If $\int_0^1 f(x) > 0$ then there is an $x_0\in [0,1]$ such that $f(x_{0})>0$
This direction you can prove with proof by contradiction:
Suppose $g(x) = 0$ and $f(x)\le g(x)$ for all $x\in[0,1]$ and $\int_0^1 f(x)\ dx > 0$
If $f(x) \le g(x)$ for all $x\in [a,b],$ with $f(x), g(x)$ integrable and $a<b,$  then $\int_a^b f(x)\ dx \leq \int_a^b g(x)\ dx$
$\int_0^1 f(x)\ dx \le \int_0^1 g(x)\ dx = 0$
Contradiction
However, you still must prove the other direction.

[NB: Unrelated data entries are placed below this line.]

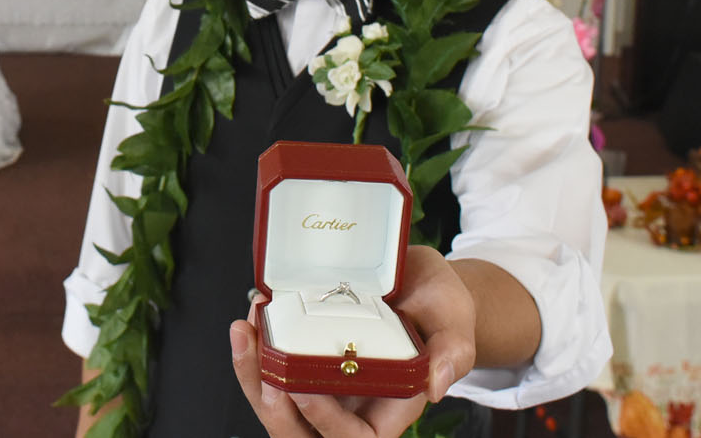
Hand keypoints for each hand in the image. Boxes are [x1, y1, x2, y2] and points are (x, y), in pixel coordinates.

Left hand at [230, 245, 475, 436]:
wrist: (420, 278)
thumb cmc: (441, 305)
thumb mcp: (455, 318)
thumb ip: (453, 351)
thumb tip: (438, 386)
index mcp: (391, 403)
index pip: (355, 437)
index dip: (324, 422)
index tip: (300, 386)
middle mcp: (355, 401)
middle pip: (304, 431)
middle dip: (273, 408)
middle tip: (260, 362)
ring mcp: (327, 381)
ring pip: (280, 405)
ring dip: (253, 376)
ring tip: (246, 332)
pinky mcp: (306, 357)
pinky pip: (273, 370)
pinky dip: (256, 350)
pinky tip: (253, 317)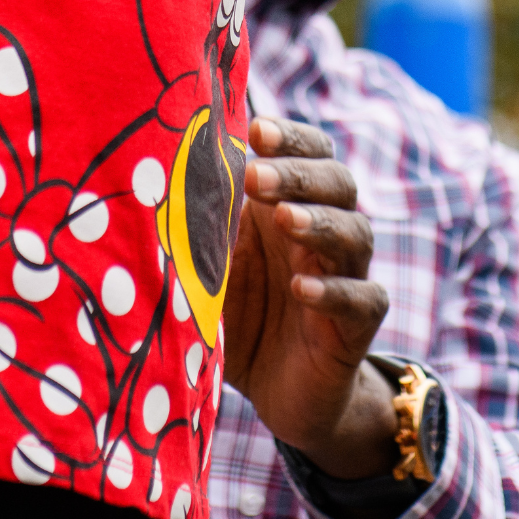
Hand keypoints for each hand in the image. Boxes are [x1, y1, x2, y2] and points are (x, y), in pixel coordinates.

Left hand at [220, 117, 400, 478]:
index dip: (291, 138)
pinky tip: (301, 288)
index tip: (256, 129)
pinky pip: (362, 299)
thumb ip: (200, 220)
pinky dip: (334, 290)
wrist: (277, 389)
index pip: (311, 152)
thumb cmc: (237, 312)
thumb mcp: (210, 263)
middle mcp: (327, 233)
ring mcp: (348, 276)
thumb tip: (156, 167)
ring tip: (286, 219)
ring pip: (355, 233)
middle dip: (298, 174)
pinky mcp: (357, 327)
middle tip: (256, 175)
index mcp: (291, 204)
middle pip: (337, 182)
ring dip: (321, 222)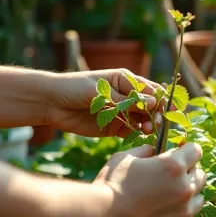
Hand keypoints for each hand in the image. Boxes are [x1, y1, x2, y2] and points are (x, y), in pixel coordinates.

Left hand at [47, 69, 162, 136]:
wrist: (51, 103)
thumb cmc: (74, 88)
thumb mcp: (100, 91)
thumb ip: (126, 99)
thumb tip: (152, 103)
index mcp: (126, 80)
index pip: (151, 90)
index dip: (161, 100)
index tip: (165, 110)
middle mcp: (127, 96)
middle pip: (150, 106)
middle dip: (156, 114)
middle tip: (157, 124)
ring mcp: (121, 112)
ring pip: (142, 119)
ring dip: (148, 125)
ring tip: (147, 130)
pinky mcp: (114, 126)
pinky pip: (131, 131)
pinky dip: (137, 134)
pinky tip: (140, 136)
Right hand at [95, 143, 205, 216]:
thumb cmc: (110, 187)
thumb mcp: (124, 158)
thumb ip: (144, 151)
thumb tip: (152, 150)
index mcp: (174, 166)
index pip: (196, 151)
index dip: (187, 151)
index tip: (181, 154)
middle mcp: (185, 188)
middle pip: (201, 175)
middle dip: (190, 173)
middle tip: (172, 178)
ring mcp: (184, 212)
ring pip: (199, 199)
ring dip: (188, 196)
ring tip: (169, 199)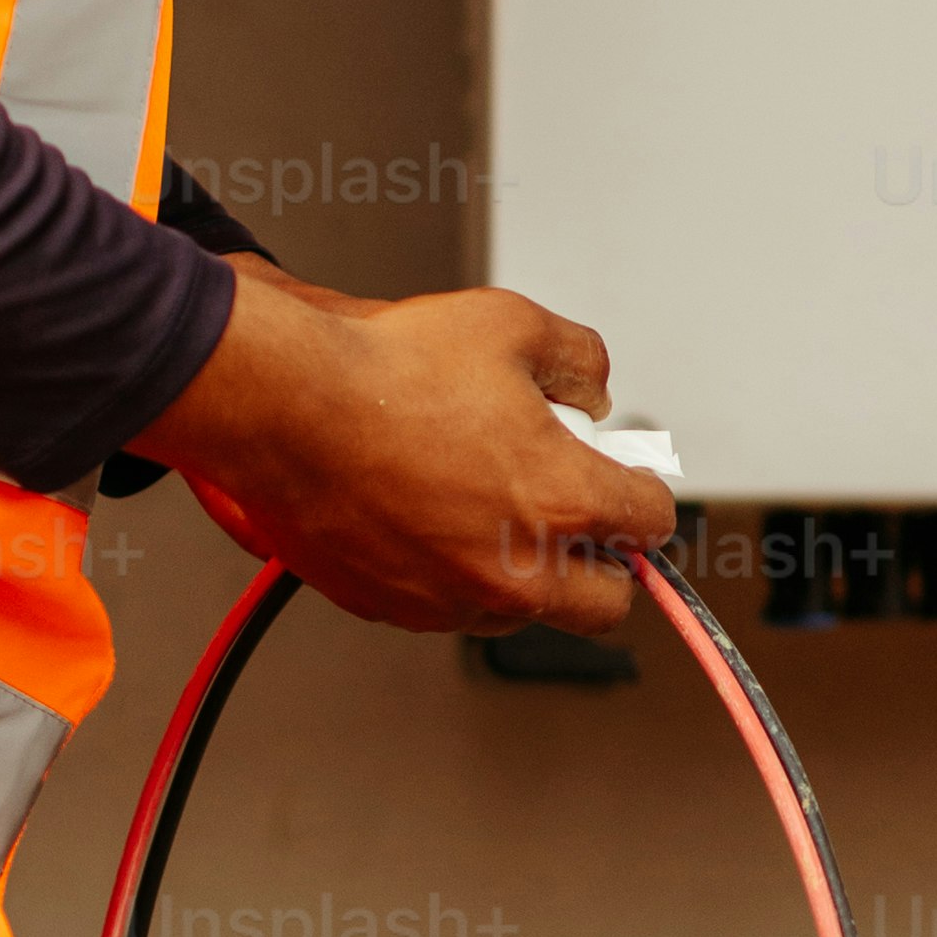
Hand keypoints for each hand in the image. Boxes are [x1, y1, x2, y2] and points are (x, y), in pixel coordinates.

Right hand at [123, 269, 670, 636]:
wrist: (286, 408)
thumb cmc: (387, 371)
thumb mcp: (514, 326)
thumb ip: (579, 360)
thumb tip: (591, 387)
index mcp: (562, 500)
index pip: (650, 522)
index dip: (644, 491)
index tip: (630, 481)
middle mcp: (515, 568)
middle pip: (607, 603)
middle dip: (608, 563)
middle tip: (586, 521)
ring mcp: (454, 598)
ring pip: (525, 610)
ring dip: (528, 573)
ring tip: (493, 508)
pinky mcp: (398, 608)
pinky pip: (451, 606)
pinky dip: (457, 575)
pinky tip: (435, 518)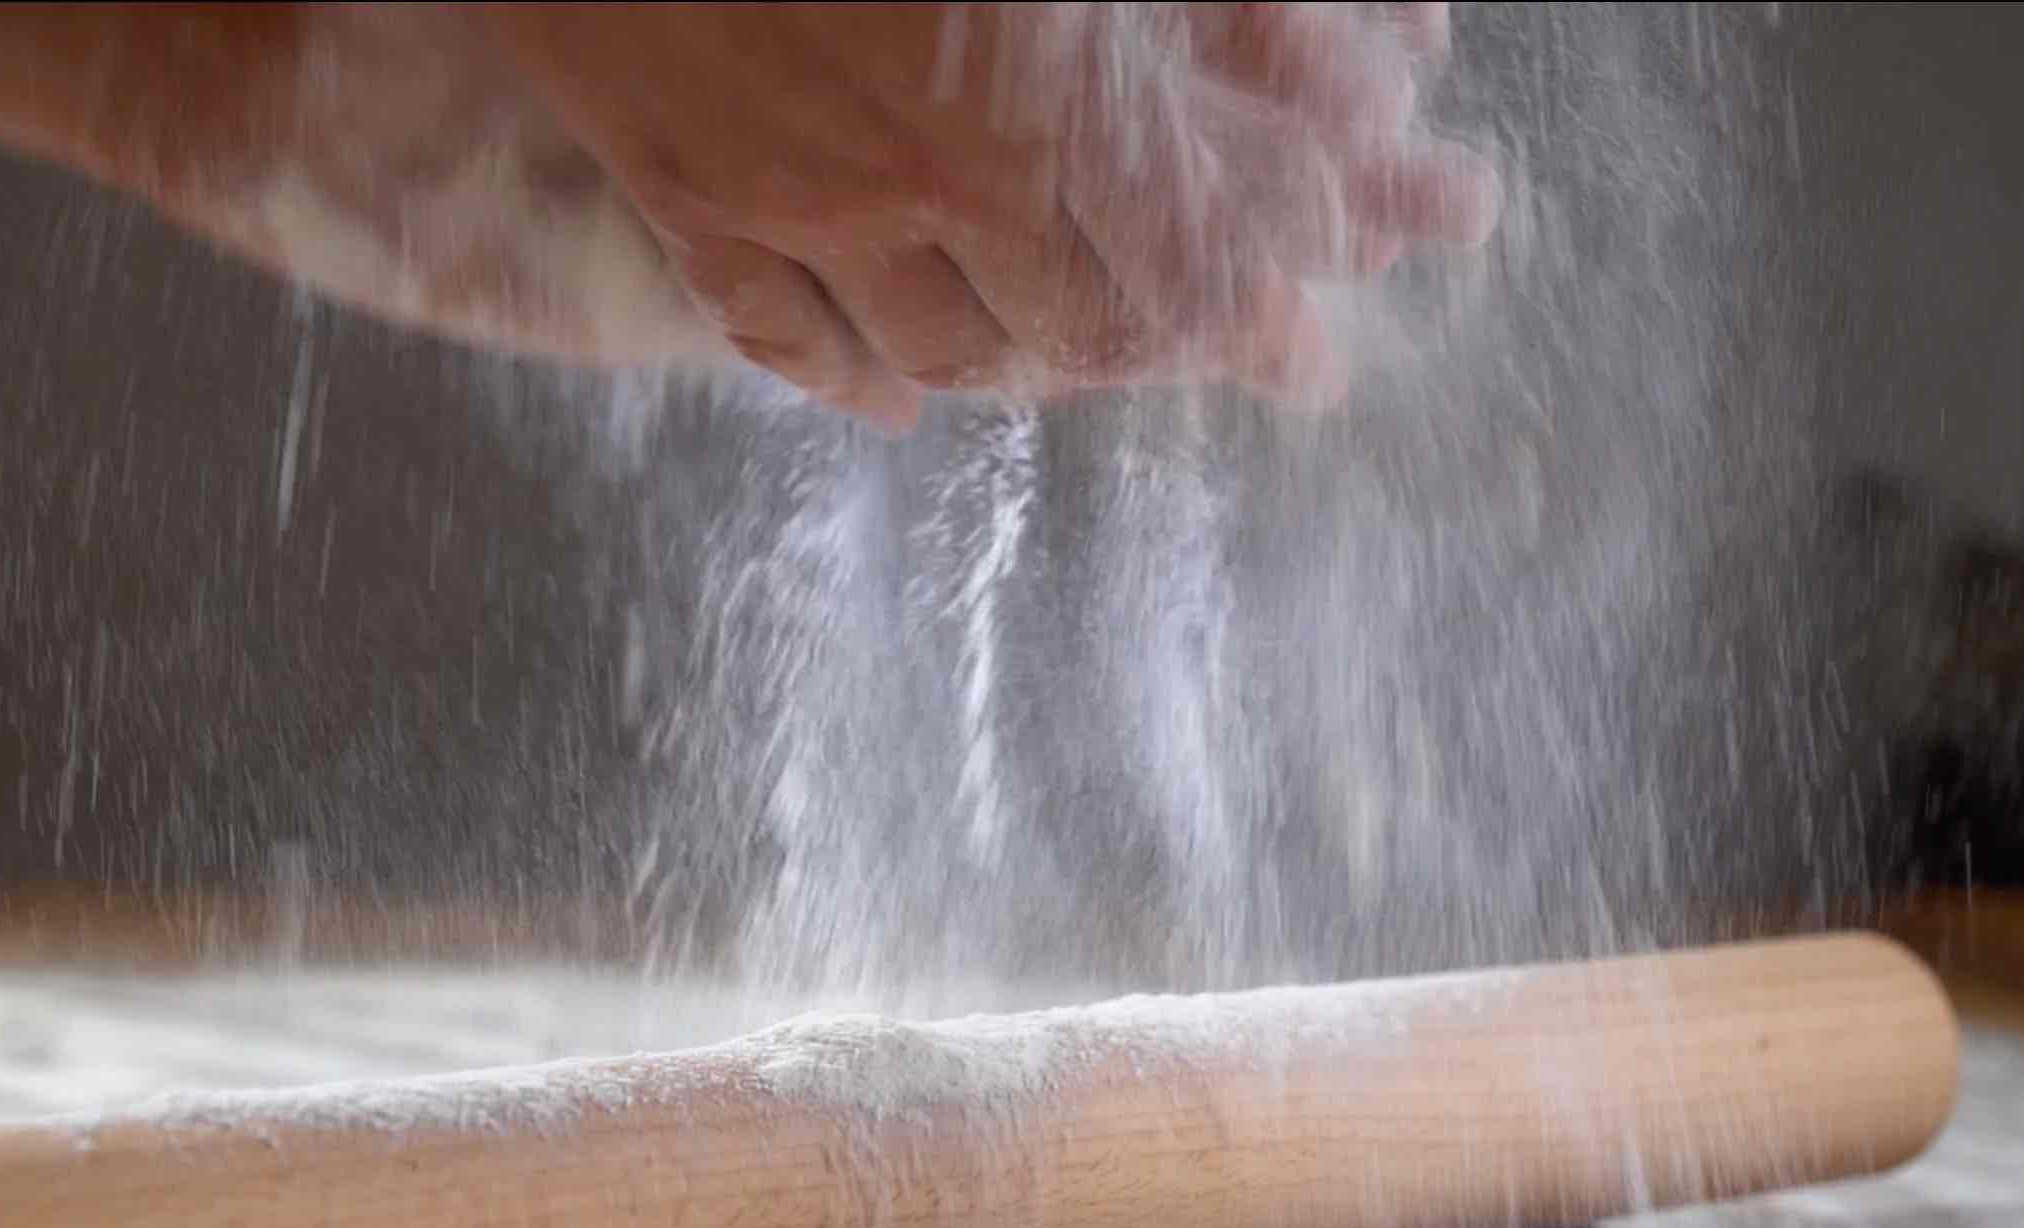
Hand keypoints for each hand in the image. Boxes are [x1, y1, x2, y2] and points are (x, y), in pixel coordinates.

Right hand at [470, 2, 1501, 424]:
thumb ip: (1145, 23)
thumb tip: (1337, 54)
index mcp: (1043, 106)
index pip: (1187, 262)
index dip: (1254, 284)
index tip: (1300, 281)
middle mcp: (930, 192)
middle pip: (1080, 329)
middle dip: (1155, 334)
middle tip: (1197, 325)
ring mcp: (797, 214)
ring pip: (941, 357)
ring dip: (1019, 359)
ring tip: (1059, 340)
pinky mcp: (686, 207)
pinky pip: (783, 343)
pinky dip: (855, 384)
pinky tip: (898, 396)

If there is an $x_{0}\in[0,1]$ such that $f(x_{0})>0,$ and $f$ is continuous on $[0,1]$, then $\int_0^1 f(x) > 0$
Since $f$ is continuous, there must be some neighborhood around $x_0$ such that $f(x) > 0$ for all $x$ in this neighborhood.
This creates a sub-interval where the integral is strictly positive.
For the remaining sub-intervals
$f(x)\ge 0$ for all $x \in [0,1]$ implies the integral is greater than or equal to zero for all sub intervals.
This makes the integral strictly positive.